As cortes são questionadas por haver registro da não realização de audiências por vídeo. Segundo a Corregedoria-Geral, Veiga encaminhou ofícios para que realizem "imediatamente audiências telepresenciais em fase de conhecimento, iniciais e instrução".
Quando uma reclamação é apresentada, essas audiências são a primeira etapa do processo. Na inicial, pode-se, por exemplo, fechar um acordo. Na instrução, são colhidas provas, como as testemunhais.
"Não há notícia de nenhum tribunal que não esteja realizando audiências telepresenciais. O que se apurou, tomando por exemplo o TRT-20 [Sergipe], o TRT-1 [Rio de Janeiro] e o TRT-5 [Bahia], foi que alguns juízes não estariam realizando audiências", diz o órgão.
A Corregedoria-Geral não informa o número de magistrados que não promovem as audiências. O órgão diz atuar com o apoio das corregedorias regionais.
No caso de Sergipe, Veiga deu prazo de 20 dias para que um plano seja apresentado. O descumprimento pode implicar advertência, censura e até aposentadoria compulsória.
Porto, da Anamatra, critica as medidas. "As pautas de audiência são de organização dos magistrados", afirma.

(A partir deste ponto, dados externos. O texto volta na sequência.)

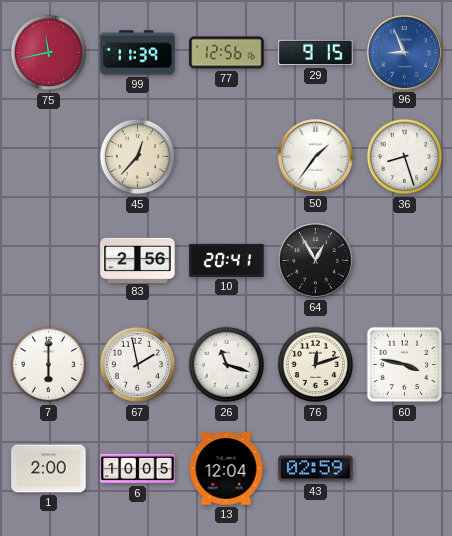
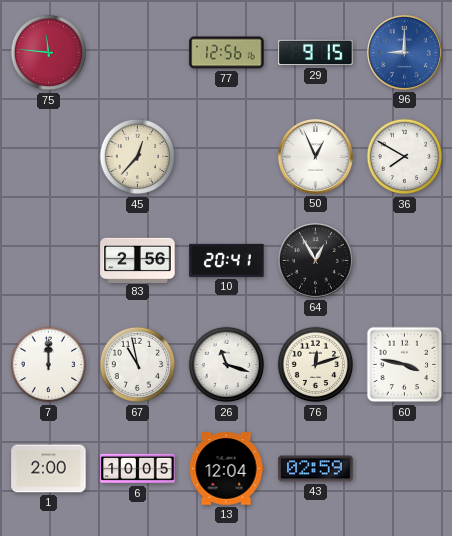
75: 11:43 -> 11:46
99: 11:39 -> none
96: 8:56 -> 9:00
50: 1:36 -> 12:56
36: 8:27 -> 7:50
7: 6:00 -> 12:00
67: 1:58 -> 10:58
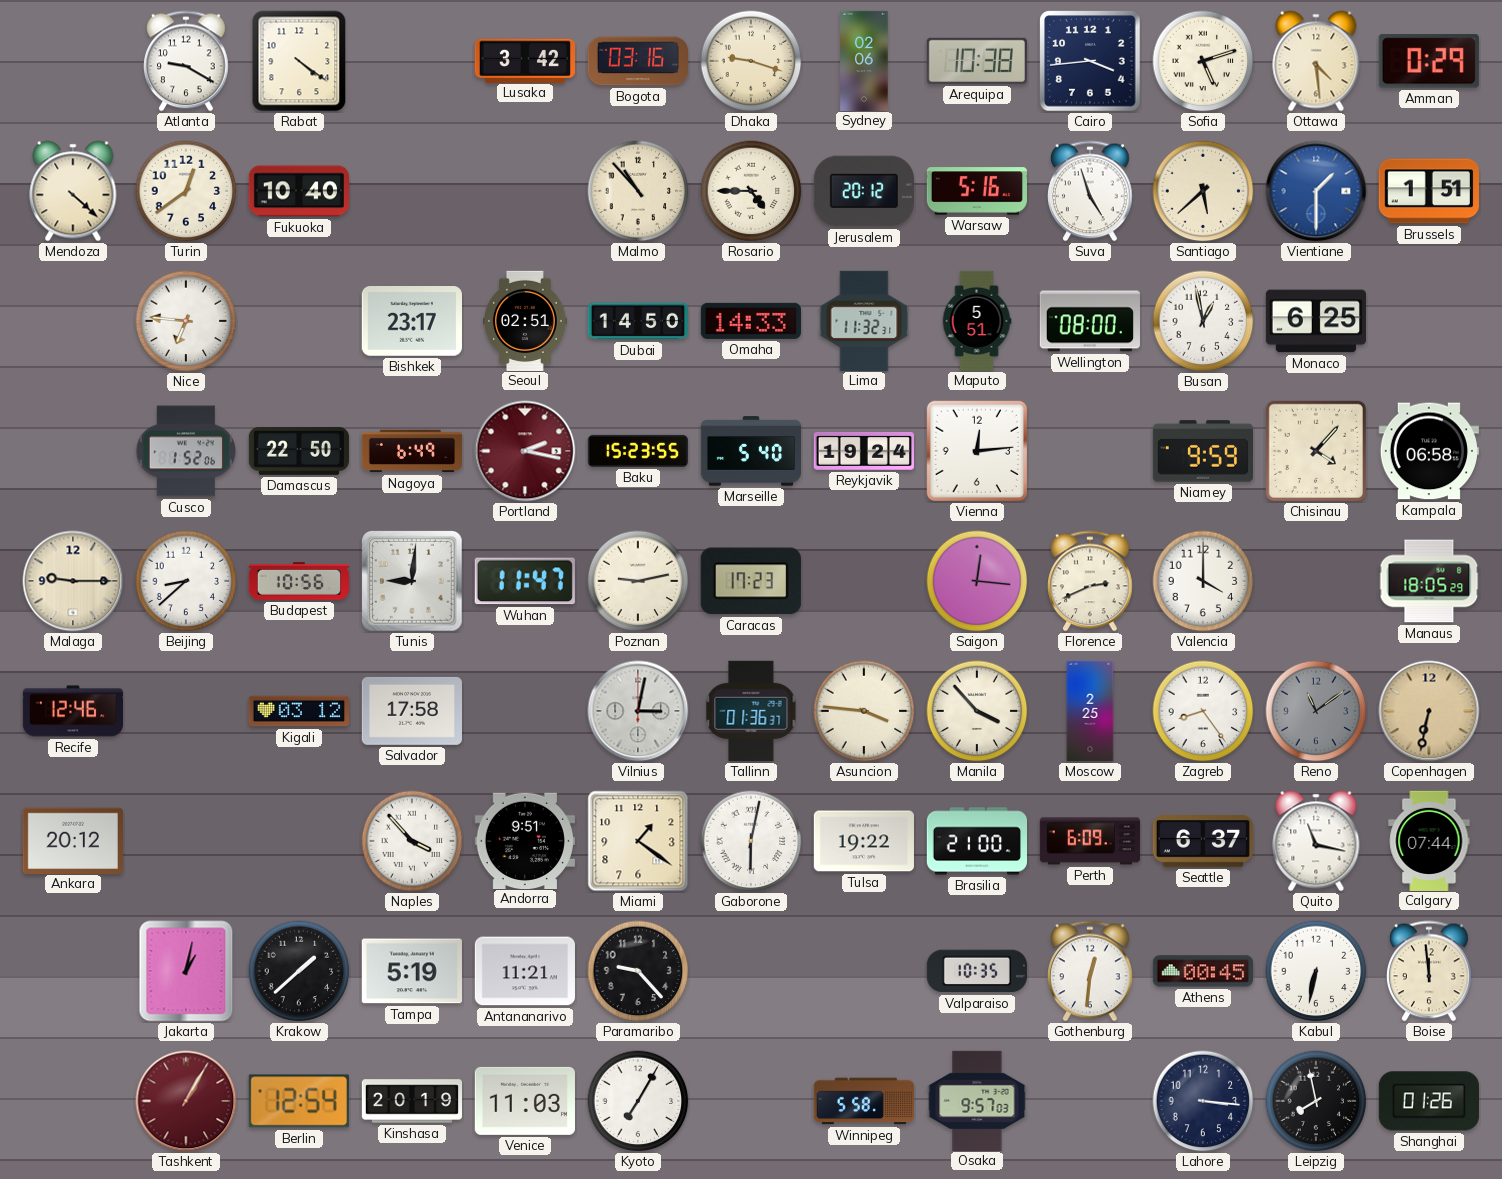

Segundo ela, as audiências de instrução, principalmente por envolver provas, enfrentam resistência de advogados. "Não existe resistência em audiência de conciliação, por exemplo", diz.
Fabio Gaspar, presidente do Sasp (Sindicato dos Advogados do Estado de São Paulo), discorda. "Não há resistência, mas posicionamento. Somos contra a audiência de instrução, de oitiva das partes e das testemunhas, por vídeo", diz.
A Corregedoria-Geral, por sua vez, afirma que a audiência telepresencial é regra. As exceções devem ser analisadas pontualmente, e o juiz pode, com decisão fundamentada, suspender a videoconferência.
Procurado, o TRT de Sergipe não quis se manifestar.
O TRT do Rio de Janeiro, em nota, afirma que tomou conhecimento do ofício do TST. A corte diz que "serão tomadas as providências necessárias" para garantir a continuidade das atividades.
"A corregedoria esclarece que, desde o início da suspensão das atividades presenciais em decorrência da pandemia, vem atuando para assegurar que a prestação jurisdicional ocorra de forma ininterrupta."
A Presidência do TRT da Bahia, também em nota, afirma que ainda não foi informada das medidas do TST. O tribunal diz adotar "todos os esforços para munir magistrados e servidores de equipamentos e capacitação necessários".